То здесь, то там слышались сдержанные разговоры. В одном месте говорили, что сегодня Верховный совет объявит всем волю; в другом – что собираются судить Долгоруких – Алексея Григорьевича и его сына, любимца покойного императора Ивана; в третьем – шепотом передавали, что императрица Анна умерла и что сейчас объявят императрицей цесаревну Елизавету.
Слухи один нелепее другого передавались из уст в уста.
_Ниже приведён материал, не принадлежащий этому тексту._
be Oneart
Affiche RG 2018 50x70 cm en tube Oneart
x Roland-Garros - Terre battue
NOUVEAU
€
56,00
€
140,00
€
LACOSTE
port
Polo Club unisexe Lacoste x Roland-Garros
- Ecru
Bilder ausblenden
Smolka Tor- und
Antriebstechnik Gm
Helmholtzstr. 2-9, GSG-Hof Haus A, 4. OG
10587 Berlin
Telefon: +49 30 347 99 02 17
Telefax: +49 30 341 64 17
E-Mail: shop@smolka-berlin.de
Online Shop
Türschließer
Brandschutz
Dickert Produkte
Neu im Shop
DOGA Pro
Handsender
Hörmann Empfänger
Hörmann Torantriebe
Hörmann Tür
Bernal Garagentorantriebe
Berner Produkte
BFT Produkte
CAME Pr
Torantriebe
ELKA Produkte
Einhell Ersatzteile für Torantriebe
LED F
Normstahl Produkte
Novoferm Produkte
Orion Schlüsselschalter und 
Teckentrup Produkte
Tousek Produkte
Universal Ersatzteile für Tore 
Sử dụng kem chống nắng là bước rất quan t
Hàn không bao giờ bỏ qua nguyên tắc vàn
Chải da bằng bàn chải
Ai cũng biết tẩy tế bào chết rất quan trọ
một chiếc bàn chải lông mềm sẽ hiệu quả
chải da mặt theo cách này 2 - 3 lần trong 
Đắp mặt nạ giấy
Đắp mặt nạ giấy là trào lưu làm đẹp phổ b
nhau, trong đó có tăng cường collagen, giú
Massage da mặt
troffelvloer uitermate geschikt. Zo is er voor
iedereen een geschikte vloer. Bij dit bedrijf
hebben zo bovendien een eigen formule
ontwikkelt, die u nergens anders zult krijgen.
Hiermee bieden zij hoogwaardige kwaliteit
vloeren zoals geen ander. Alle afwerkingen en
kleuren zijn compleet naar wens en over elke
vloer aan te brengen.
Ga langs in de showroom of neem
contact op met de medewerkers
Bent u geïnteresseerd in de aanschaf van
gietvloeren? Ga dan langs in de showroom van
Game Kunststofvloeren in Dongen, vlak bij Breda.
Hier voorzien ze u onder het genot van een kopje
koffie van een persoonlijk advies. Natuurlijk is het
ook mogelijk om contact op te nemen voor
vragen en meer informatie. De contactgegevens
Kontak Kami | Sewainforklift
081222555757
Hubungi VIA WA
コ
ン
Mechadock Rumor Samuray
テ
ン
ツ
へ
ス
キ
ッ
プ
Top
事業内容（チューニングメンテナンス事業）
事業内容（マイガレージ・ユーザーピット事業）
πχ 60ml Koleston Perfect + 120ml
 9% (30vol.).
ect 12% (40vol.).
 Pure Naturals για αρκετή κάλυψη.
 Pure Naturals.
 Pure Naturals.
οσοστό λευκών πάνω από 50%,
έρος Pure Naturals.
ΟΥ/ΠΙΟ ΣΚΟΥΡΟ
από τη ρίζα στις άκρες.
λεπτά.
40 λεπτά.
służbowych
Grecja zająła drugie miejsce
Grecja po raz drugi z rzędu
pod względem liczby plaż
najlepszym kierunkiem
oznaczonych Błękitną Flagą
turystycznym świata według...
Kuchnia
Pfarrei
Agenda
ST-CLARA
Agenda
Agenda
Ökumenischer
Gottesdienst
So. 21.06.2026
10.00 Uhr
Кроткову удалось проникнуть до самой линии солдат, темным кольцом охвативших дворец. Подходили все новые и новые отряды. Они оцепляли площадь, шпалерами становились вдоль прилегающих улиц, частью входили в самый дворец под командой офицеров. Среди шпалерой выстроенных солдат подъезжали ко дворцу непрерывной цепью сани и кареты приглашенных лиц. Кучера и форейторы кричали и ругались, и потом, высадив господ, отъезжали в сторону на особо отведенное для них место. Проезжали некоторые кареты, не останавливаясь у подъезда, прямо к месту стоянки пустых карет. Это были большей частью кареты резидентов иностранных дворов. По распоряжению Верховного совета ни один иностранец не был приглашен га это историческое заседание 2 февраля.
Проехали французский резидент Маньян, испанский герцог де Лирия и де Херико, саксонско – польский – Лефорт и некоторые другие.
Они хотели видеть настроение народа и получить сведения о происшедшем иод первым впечатлением для донесений своим дворам.
Внушительное и грозное впечатление производили пестрые ряды стоявших у дворца в боевой готовности войск.
VI
Огромная зала дворца, ярко освещенная, потому что утро было сумрачное и туманное, едва вмещала всех приглашенных. Слышался гул сдержанных голосов.
Собрание было более многолюдно, чем двенадцать дней тому назад, когда так же представители Сената, Синода и генералитета ждали властного слова верховников об избрании Анны.